(LIST OF TASKS)
1 > Could you revise the passage of the article on property levies starting at "Elsewhere, a four-bedroom" and ending at "of the value of your house.", replacing "detached" with "semi-detached"?
2 > Do these statements agree with the article on property levies? Answer yes or no for each and quote the deciding words. (a) The house near Doncaster is in council tax band H. (b) The house in Coalbrookdale has three bedrooms. (c) Rhys Schofield works in Borehamwood.

(SOURCE DOCUMENT)
■ ■ ■ ■ ■ ■ ■
The idea for an annual levy of 0.5 per cent would result in a £10,000 payment – but the property is within the Chalford Parish of Stroud District Council in band G, giving it a council tax rate of only £3,277.74.
Elsewhere, a four-bedroom detached house is for sale near Doncaster in South Yorkshire for £1million – which would result in a £5,000 levy for the property. It is under tax band H in the Doncaster Council area, giving it an annual council tax bill of £3,470.42.
However, in contrast, looking at a two-bedroom detached house for sale for £250,000 in Coalbrookdale near Telford in Shropshire, this would have a levy of £1,250. It is within tax band C within Telford and Wrekin Council which gives it a council tax of £1,623 – a much higher figure.
Joshua Gerstler, founder of mortgage advisers The Orchard Practice in Borehamwood, Hertfordshire, said: ‘I am not sure how this is workable as there is no daily calculation of the value of your house.
‘Is it fair that if the value of your house drops 10 per cent, so too do your payments, but if it goes up your payments go up? Council tax should be based on the cost to provide council services and your ability to pay for these services, not the value of your house.’
But Rhys Schofield, managing director at Peak Mortgages and Protection in Belper, Derbyshire, said: ‘Personally, I think it’s an absolutely brilliant idea to start to tax those that have been fortunate enough to do very well out of property price rises in the last few decades.
■ ■ ■ ■ ■ ■ ■
(ENTRIES SHOWN)
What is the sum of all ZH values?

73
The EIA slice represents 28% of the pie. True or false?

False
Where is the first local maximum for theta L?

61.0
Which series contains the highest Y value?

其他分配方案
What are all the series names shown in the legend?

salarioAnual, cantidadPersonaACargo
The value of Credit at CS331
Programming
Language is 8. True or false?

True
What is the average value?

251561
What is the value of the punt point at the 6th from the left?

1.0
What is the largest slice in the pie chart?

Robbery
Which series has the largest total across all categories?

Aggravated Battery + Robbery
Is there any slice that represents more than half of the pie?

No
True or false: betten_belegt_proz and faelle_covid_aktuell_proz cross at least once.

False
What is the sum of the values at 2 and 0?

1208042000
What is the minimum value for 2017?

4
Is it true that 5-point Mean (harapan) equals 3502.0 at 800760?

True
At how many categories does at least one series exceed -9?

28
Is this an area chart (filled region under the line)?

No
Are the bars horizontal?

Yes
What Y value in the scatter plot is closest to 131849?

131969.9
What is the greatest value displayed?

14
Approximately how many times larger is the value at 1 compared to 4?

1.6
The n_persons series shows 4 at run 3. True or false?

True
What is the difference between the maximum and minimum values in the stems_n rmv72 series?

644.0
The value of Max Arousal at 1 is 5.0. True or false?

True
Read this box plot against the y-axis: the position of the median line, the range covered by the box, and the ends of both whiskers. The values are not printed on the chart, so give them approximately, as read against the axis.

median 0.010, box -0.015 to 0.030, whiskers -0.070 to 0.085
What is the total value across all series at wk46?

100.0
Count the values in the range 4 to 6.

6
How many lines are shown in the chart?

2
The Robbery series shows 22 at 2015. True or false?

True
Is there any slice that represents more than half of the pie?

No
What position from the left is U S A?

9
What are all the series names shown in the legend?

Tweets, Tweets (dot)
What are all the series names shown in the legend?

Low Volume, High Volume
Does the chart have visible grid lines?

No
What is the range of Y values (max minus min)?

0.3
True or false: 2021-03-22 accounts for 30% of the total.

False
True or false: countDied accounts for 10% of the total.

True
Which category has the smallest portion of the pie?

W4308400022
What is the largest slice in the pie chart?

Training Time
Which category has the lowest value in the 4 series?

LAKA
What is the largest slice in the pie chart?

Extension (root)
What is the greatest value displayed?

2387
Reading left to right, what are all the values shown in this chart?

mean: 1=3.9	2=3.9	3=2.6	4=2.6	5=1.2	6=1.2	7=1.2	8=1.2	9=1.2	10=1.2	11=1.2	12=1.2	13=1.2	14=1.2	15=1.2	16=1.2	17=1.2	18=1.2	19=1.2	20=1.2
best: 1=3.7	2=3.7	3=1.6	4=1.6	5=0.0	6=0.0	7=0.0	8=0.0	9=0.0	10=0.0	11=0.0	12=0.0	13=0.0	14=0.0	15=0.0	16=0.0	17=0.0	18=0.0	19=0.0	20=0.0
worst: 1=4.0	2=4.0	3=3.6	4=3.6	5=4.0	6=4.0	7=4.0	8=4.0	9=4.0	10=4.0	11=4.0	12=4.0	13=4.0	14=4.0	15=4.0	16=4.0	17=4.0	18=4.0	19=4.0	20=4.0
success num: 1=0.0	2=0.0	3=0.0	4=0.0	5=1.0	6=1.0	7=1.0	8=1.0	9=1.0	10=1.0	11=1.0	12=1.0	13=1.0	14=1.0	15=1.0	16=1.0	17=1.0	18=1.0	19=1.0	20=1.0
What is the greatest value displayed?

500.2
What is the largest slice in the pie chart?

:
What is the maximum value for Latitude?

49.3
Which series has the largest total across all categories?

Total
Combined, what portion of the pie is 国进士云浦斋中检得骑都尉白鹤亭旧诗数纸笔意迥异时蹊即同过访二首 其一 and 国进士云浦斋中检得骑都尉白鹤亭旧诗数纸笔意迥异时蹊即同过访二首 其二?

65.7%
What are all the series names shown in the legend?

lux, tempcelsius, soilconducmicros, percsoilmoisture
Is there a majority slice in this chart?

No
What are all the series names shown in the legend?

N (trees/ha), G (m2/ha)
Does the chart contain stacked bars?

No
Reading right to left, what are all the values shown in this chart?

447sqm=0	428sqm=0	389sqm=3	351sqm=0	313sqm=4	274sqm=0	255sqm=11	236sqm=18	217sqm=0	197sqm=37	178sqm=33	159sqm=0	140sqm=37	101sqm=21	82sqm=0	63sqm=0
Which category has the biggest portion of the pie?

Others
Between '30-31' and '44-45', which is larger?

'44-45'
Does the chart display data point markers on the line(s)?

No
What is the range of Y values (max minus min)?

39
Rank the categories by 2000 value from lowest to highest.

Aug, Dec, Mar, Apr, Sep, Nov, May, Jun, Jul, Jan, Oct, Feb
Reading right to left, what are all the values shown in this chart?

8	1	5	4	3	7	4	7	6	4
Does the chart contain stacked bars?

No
■ ■ ■ ■ ■ ■ ■
(RESPONSES IN ORDER)
1 >
Elsewhere, a four-bedroom semi-detached house is for sale near Doncaster in South Yorkshire for £1million – which would result in a £5,000 levy for the property. It is under tax band H in the Doncaster Council area, giving it an annual council tax bill of £3,470.42.
However, in contrast, looking at a two-bedroom semi-detached house for sale for £250,000 in Coalbrookdale near Telford in Shropshire, this would have a levy of £1,250. It is within tax band C within Telford and Wrekin Council which gives it a council tax of £1,623 – a much higher figure.
Joshua Gerstler, founder of mortgage advisers The Orchard Practice in Borehamwood, Hertfordshire, said: ‘I am not sure how this is workable as there is no daily calculation of the value of your house.

2 >
(a) Yes: "It is under tax band H in the Doncaster Council area"
(b) No: "a two-bedroom detached house for sale for £250,000 in Coalbrookdale"
(c) No: "Rhys Schofield, managing director at Peak Mortgages and Protection in Belper, Derbyshire"